I reading a book which is convex optimization (Stephen Boyd). I have a question in the section "Operations that preserve convexity". Particularly, I said that
If $f$ is convex in (x,y), and $C$ is a convex nonempty set, then the function $$g(x) = \inf_{y \in C} f(x,y)$$ is convex in $x$, provided $g(x) > -\infty$ for all $x$.
After reading that , I tried to solve an exercises in a book
The infimal convolution of two functions $f$ and $g$ on $\mathbf{R}^n$ is defined as $$ h(x)=\inf _y(f(y)+g(x-y)) $$ Prove that if $f, g$ are convex, then $h$ is convex.
Although I know that there are many proofs of the convexity of the infimal convolution available on the internet, I am still posting this topic to discuss it more clearly because they approach it by using other theorems.
Here is my attempt:
We have $t(x, y) = f(y) + g(x - y)$, which is convex because both $f$ and $g$ are convex. Now, let $x \in \mathbb{R}^n$, and I need to prove that $h(x) > -\infty$. However, I am unsure about how to proceed with this. I am concerned that the book might have omitted the assumption that $f$ and $g$ are PROPER convex functions.
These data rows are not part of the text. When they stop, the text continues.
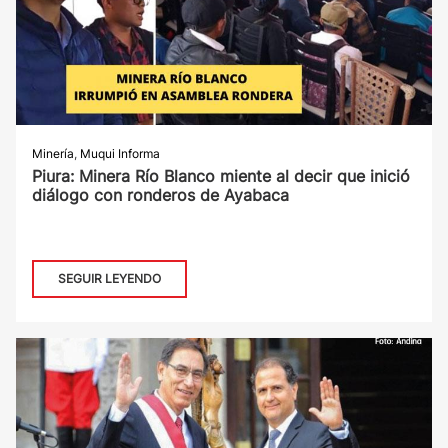
Minería
,
Muqui Informa
Piura: Minera Río Blanco miente al decir que inició
diálogo con ronderos de Ayabaca
SEGUIR LEYENDO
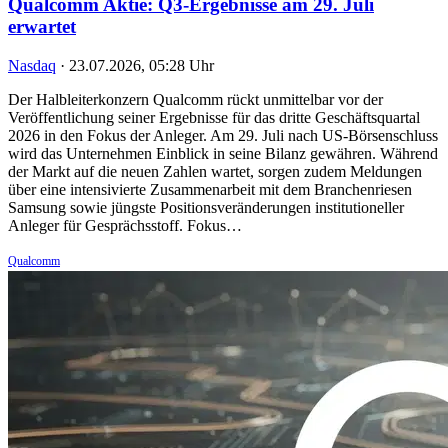
Qualcomm Aktie: Q3-Ergebnisse am 29. Juli
erwartet
Nasdaq
·
23.07.2026, 05:28 Uhr
Der Halbleiterkonzern Qualcomm rückt unmittelbar vor der
Veröffentlichung seiner Ergebnisse für das dritte Geschäftsquartal
2026 in den Fokus der Anleger. Am 29. Juli nach US-Börsenschluss
wird das Unternehmen Einblick in seine Bilanz gewähren. Während
der Markt auf die neuen Zahlen wartet, sorgen zudem Meldungen
über eine intensivierte Zusammenarbeit mit dem Branchenriesen
Samsung sowie jüngste Positionsveränderungen institutioneller
Anleger für Gesprächsstoff. Fokus…
Qualcomm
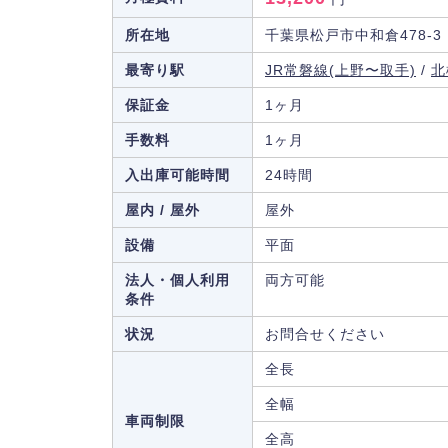
所在地
千葉県松戸市中和倉478-3
最寄り駅
JR常磐線(上野〜取手)
/
北
保証金
1ヶ月
手数料
1ヶ月
入出庫可能時間
24時間
屋内 / 屋外
屋外
設備
平面
法人・個人利用
両方可能
条件
状況
お問合せください
全長
全幅
車両制限
全高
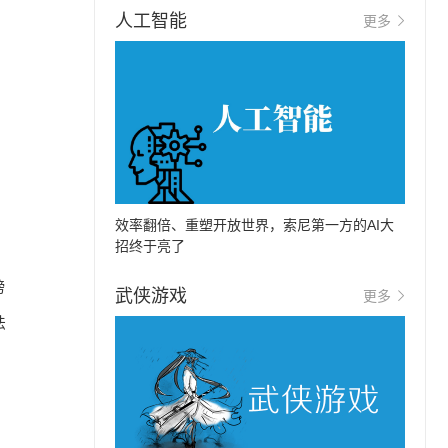
人工智能
更多
效率翻倍、重塑开放世界，索尼第一方的AI大
招终于亮了
榜
武侠游戏
更多
法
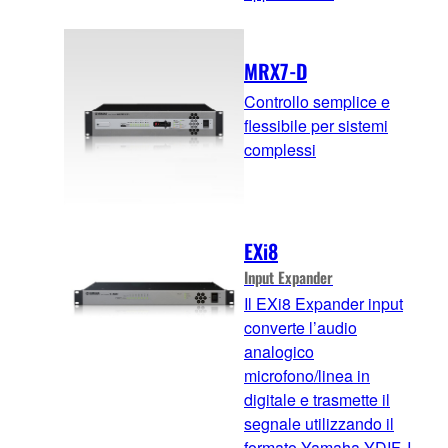
MRX7-D
Controllo semplice e
flessibile per sistemi
complessi
EXi8
Input Expander
Il EXi8 Expander input
converte l’audio
analogico
microfono/linea in
digitale e trasmette il
segnale utilizzando il
formato Yamaha YDIF. I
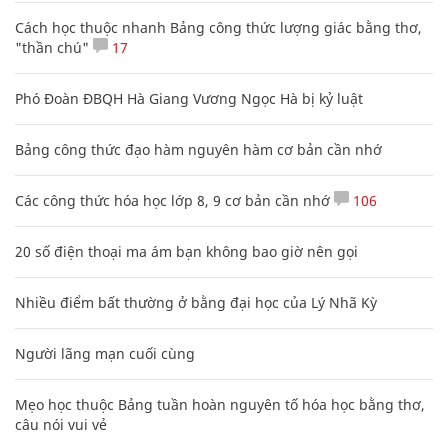
Cách học thuộc nhanh Bảng công thức lượng giác bằng thơ,
"thần chú"
17
Phó Đoàn ĐBQH Hà Giang Vương Ngọc Hà bị kỷ luật
Bảng công thức đạo hàm nguyên hàm cơ bản cần nhớ
Các công thức hóa học lớp 8, 9 cơ bản cần nhớ
106
20 số điện thoại ma ám bạn không bao giờ nên gọi
Nhiều điểm bất thường ở bằng đại học của Lý Nhã Kỳ
Người lãng mạn cuối cùng
Mẹo học thuộc Bảng tuần hoàn nguyên tố hóa học bằng thơ,
câu nói vui vẻ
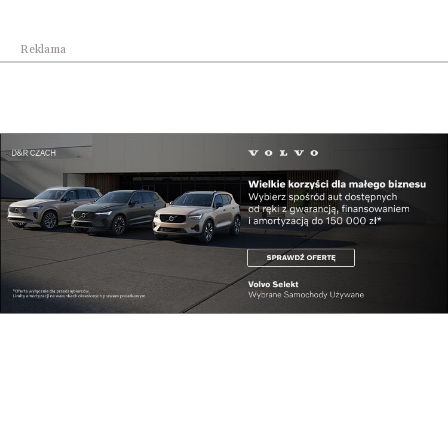
Biznes
Wojewódzki Zespół Koordynacji do spraw
Reklama
polityki...
Biznes
We wrześniu Carpathian Drone Summit.
Podkarpaci...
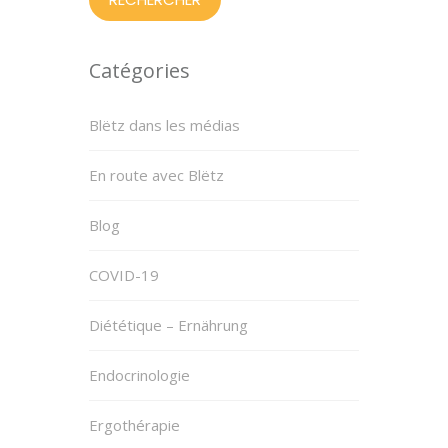
Catégories
Blëtz dans les médias
En route avec Blëtz
Blog
COVID-19
Diététique – Ernährung
Endocrinologie
Ergothérapie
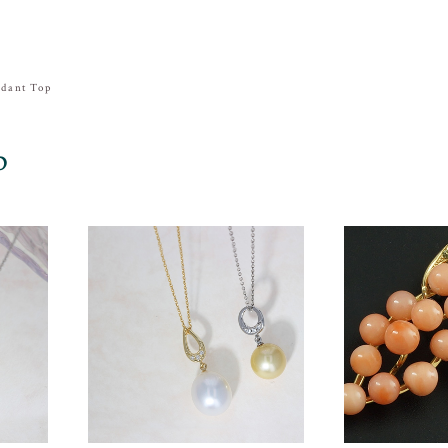
dant Top
p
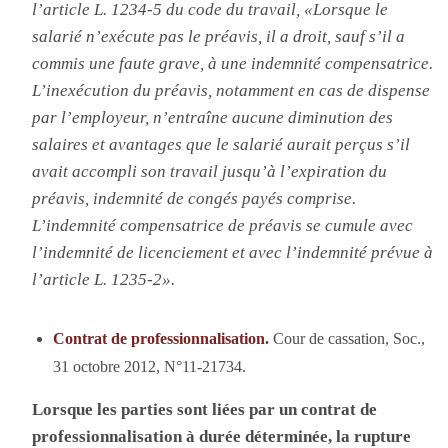
l’article L. 1234-5 du code du travail, «L
orsque le
salarié n’exécute pas le préavis, il a droit, sauf s’il a
commis une faute grave, à une indemnité compensatrice.
L’inexécution du préavis, notamment en cas de dispense
par l’employeur, n’entraîne aucune diminution des
salaires et avantages que le salarié aurait perçus s’il
avait accompli son travail jusqu’à l’expiration du
préavis, indemnité de congés payés comprise.
L’indemnité compensatrice de préavis se cumule avec
l’indemnité de licenciement et avec l’indemnité prévue à
l’article L. 1235-2».
Contrat de professionnalisation.
Cour de cassation, Soc.,
31 octobre 2012, N°11-21734.
Lorsque les parties sont liées par un contrat de
professionnalisation à durée déterminée, la rupture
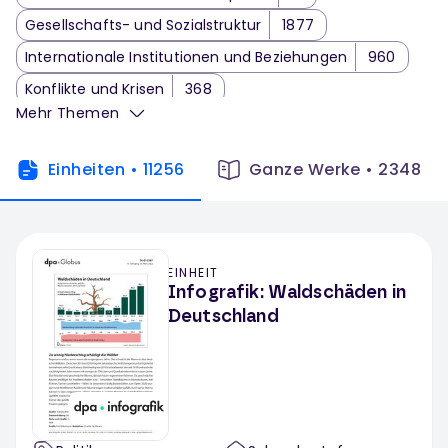
Gesellschafts- und Sozialstruktur
1877
Internationale Institutionen und Beziehungen
960
Konflikte und Krisen
368
Mehr Themen
Politische Systeme
1367
Politische Theorie
655
Menschenrechte
229
Politische Bildung
476
Einheiten
•
11256
Ganze Werke
•
2348
Politikwissenschaft
133
Digitalpolitik
1
Bioethik
3
Politik Klassenarbeit
6
EINHEIT
Infografik: Waldschäden in
Deutschland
Have I made any mistakes?
Furthermore, if I suppose that $f$, $g$ should be PROPER, convex. Then, can I continue my proof in the following way:
Fixed $x \in \mathbb{R}$, we have $f(y) + g(x-y) > -\infty$ for all $y \in \mathbb{R^n}$. Then $h(x) > -\infty$ forall $x \in \mathbb{R^n}$.
Thank you a lot for your help.
Even if $f$ and $g$ are proper, the infimal convolution might be $-\infty$ everywhere: Consider $f(x) = x$ and $g(x) = -x$.